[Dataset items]

◆ ◆ ◆

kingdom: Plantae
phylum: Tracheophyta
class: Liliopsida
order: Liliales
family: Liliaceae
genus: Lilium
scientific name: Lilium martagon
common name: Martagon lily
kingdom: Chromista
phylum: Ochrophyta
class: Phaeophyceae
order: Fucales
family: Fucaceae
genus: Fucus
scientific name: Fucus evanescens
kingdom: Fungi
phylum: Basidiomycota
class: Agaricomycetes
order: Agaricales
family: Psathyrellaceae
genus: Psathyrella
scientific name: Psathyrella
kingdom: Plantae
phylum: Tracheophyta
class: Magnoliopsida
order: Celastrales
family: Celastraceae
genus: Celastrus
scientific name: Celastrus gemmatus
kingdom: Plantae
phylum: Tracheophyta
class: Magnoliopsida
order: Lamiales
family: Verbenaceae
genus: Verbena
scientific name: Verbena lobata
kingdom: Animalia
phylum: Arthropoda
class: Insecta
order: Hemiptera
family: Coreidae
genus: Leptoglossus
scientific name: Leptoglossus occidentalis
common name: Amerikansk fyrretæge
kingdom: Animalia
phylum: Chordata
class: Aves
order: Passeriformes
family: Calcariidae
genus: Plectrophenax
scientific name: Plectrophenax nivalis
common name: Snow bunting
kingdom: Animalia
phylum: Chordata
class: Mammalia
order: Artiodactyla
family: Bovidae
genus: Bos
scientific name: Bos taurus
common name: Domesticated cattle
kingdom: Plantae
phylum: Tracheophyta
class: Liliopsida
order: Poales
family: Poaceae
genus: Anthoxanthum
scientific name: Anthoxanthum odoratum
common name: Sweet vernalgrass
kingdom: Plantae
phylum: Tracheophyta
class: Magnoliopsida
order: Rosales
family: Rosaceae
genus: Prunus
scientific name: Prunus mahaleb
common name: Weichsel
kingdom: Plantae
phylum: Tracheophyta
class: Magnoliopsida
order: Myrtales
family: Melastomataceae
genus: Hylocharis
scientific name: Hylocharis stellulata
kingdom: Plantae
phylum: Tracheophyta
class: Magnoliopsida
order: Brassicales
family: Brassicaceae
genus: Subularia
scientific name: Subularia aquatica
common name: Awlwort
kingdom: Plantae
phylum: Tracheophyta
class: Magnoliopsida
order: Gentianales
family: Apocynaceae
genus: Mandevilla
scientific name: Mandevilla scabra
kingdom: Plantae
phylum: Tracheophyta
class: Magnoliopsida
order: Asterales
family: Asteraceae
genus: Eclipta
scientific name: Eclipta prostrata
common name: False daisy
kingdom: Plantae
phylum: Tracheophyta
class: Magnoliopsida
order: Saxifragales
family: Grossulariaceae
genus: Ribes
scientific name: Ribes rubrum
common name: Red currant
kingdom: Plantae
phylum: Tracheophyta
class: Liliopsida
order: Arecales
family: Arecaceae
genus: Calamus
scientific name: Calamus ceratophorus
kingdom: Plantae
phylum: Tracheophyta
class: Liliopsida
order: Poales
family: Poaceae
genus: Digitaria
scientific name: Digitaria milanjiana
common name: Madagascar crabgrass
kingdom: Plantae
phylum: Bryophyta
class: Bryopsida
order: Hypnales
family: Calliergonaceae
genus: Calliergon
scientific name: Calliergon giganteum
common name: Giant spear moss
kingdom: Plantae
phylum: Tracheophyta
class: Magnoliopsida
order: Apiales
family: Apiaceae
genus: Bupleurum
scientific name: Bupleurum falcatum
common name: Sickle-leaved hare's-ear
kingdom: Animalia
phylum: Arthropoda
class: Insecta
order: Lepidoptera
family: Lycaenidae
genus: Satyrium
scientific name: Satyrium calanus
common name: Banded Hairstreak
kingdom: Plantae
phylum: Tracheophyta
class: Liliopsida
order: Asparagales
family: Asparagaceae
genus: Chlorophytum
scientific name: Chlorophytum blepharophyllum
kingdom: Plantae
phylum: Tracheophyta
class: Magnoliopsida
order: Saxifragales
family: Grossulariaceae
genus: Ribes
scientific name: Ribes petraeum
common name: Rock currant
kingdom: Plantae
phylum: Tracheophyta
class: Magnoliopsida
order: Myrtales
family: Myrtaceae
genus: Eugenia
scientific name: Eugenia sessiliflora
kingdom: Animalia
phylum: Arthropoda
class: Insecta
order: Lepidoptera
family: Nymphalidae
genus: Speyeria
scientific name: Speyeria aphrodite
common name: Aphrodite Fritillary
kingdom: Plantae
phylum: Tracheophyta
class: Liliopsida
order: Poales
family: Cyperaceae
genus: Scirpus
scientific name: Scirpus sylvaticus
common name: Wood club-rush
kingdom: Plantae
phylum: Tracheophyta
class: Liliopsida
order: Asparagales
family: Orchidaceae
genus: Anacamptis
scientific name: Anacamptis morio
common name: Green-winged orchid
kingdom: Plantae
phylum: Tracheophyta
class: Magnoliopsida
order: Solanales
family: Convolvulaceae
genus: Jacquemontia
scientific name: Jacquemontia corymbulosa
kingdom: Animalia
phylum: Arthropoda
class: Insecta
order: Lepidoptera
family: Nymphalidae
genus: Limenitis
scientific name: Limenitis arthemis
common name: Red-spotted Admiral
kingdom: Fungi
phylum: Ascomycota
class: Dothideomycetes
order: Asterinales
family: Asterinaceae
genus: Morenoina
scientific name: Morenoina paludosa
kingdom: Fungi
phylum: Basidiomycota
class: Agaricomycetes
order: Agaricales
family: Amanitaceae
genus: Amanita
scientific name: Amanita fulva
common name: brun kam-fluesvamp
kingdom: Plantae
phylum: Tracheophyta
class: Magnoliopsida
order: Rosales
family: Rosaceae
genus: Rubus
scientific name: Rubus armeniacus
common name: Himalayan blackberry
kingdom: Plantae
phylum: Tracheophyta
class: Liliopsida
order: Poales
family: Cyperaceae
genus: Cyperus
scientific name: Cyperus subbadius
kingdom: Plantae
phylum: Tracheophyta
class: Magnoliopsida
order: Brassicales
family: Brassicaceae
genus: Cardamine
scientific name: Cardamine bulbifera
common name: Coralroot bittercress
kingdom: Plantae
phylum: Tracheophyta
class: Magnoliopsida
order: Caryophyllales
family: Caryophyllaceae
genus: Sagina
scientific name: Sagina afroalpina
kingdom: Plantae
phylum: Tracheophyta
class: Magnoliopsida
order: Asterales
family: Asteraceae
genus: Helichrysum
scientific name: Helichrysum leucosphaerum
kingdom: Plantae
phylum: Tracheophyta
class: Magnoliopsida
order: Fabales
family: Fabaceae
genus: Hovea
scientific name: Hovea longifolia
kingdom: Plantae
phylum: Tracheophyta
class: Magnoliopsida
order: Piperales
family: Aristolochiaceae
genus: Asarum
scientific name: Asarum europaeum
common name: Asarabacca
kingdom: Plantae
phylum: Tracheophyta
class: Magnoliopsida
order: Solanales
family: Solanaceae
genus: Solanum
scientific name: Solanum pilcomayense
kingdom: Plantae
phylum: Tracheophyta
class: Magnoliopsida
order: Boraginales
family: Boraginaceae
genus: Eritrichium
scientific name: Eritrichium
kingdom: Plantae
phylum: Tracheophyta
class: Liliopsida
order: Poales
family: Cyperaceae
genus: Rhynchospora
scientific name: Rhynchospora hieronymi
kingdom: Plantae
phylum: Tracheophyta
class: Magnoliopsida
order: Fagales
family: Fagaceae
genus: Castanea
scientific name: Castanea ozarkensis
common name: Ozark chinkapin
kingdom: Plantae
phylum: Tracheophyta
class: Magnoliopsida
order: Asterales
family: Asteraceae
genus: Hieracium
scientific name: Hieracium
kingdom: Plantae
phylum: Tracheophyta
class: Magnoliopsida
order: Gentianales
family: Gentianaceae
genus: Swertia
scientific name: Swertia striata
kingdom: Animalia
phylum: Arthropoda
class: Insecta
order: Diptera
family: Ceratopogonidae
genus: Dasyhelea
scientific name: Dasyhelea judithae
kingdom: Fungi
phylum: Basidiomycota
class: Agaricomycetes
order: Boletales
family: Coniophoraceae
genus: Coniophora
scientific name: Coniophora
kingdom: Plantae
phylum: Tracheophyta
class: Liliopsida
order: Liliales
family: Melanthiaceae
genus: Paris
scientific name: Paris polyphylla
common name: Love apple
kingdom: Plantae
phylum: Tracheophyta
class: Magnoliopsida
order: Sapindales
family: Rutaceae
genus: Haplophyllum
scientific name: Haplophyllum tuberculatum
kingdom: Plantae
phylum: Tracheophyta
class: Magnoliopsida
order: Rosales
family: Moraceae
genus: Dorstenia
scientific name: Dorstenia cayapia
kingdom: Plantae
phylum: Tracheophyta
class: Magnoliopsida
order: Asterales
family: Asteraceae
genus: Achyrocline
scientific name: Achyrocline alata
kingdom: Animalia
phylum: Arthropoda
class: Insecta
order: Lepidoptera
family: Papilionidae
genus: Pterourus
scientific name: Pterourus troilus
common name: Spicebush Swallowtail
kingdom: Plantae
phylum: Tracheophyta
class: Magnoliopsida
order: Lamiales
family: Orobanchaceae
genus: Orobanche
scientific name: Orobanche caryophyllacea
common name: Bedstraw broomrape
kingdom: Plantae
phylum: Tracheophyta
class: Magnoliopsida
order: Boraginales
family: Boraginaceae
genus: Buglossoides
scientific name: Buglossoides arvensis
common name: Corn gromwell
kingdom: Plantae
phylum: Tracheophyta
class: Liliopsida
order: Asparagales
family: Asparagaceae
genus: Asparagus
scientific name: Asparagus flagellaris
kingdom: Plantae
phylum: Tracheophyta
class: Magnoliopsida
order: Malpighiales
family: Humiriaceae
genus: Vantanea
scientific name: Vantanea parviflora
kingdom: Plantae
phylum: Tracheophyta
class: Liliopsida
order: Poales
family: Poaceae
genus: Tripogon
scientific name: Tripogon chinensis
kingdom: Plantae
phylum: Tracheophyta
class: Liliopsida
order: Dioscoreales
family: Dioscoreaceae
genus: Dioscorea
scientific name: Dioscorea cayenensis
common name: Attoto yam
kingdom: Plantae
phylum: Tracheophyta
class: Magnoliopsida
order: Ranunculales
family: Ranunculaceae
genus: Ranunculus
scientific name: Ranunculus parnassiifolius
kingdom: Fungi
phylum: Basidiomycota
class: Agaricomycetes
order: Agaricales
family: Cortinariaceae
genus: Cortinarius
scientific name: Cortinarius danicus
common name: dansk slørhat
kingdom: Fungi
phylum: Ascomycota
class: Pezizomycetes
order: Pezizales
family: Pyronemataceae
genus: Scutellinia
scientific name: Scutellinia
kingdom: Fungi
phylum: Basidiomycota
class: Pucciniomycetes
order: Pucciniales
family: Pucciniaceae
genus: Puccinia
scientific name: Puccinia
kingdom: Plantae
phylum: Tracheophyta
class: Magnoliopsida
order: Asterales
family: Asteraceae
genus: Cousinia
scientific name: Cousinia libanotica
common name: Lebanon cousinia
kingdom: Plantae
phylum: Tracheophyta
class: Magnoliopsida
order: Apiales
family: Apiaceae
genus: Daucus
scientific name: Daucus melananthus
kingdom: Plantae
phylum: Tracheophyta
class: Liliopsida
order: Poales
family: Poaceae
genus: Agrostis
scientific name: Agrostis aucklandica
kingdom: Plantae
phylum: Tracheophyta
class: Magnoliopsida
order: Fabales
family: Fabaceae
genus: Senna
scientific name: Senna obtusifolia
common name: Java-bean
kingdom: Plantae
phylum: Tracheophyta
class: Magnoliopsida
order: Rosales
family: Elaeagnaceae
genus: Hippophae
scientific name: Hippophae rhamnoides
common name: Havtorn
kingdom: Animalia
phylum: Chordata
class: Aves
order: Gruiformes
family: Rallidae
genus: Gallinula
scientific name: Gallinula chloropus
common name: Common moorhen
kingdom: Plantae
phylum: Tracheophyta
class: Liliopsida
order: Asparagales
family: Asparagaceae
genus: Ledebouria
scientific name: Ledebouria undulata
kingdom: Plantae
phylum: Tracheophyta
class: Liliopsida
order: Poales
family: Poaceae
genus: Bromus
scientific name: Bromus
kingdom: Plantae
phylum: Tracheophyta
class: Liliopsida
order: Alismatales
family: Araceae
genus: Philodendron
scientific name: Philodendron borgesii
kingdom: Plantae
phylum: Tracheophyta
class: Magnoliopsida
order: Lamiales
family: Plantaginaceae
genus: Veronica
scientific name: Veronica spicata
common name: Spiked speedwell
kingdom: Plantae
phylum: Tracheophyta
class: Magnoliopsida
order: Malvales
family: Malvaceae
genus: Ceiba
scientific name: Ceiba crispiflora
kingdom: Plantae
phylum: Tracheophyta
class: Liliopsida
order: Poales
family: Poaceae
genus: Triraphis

◆ ◆ ◆

Copy the lines of the data verbatim, starting at the line that contains "common name: Madagascar crabgrass" and ending at the line that contains "genus: Bupleurum", with both of those lines included.

common name: Madagascar crabgrass
kingdom: Plantae
phylum: Bryophyta
class: Bryopsida
order: Hypnales
family: Calliergonaceae
genus: Calliergon
scientific name: Calliergon giganteum
common name: Giant spear moss
kingdom: Plantae
phylum: Tracheophyta
class: Magnoliopsida
order: Apiales
family: Apiaceae
genus: Bupleurum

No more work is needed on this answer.